What lines of the data below hold "zudem"? Show them.

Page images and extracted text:
• • • • • • •
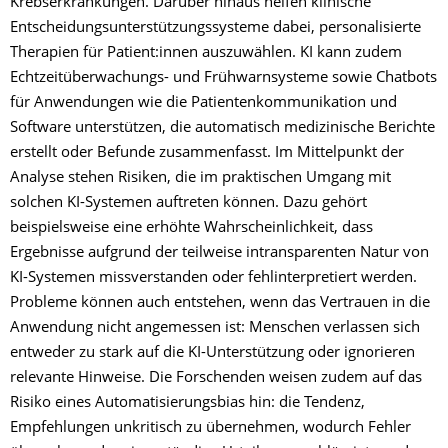
Krebserkrankungen. Darüber hinaus helfen klinische
Entscheidungsunterstützungssysteme dabei, personalisierte
Therapien für Patient:innen auszuwählen. KI kann zudem
Echtzeitüberwachungs- und Frühwarnsysteme sowie Chatbots
für Anwendungen wie die Patientenkommunikation und
Software unterstützen, die automatisch medizinische Berichte
erstellt oder Befunde zusammenfasst. Im Mittelpunkt der
Analyse stehen Risiken, die im praktischen Umgang mit
solchen KI-Systemen auftreten können. Dazu gehört
beispielsweise eine erhöhte Wahrscheinlichkeit, dass
Ergebnisse aufgrund der teilweise intransparenten Natur von
KI-Systemen missverstanden oder fehlinterpretiert werden.
Probleme können auch entstehen, wenn das Vertrauen in die
Anwendung nicht angemessen ist: Menschen verlassen sich
entweder zu stark auf die KI-Unterstützung oder ignorieren
relevante Hinweise. Die Forschenden weisen zudem auf das
Risiko eines Automatisierungsbias hin: die Tendenz,
Empfehlungen unkritisch zu übernehmen, wodurch Fehler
• • • • • • •
**YOUR SOLUTION**.
Therapien für Patient:innen auszuwählen. KI kann zudem
relevante Hinweise. Die Forschenden weisen zudem auf das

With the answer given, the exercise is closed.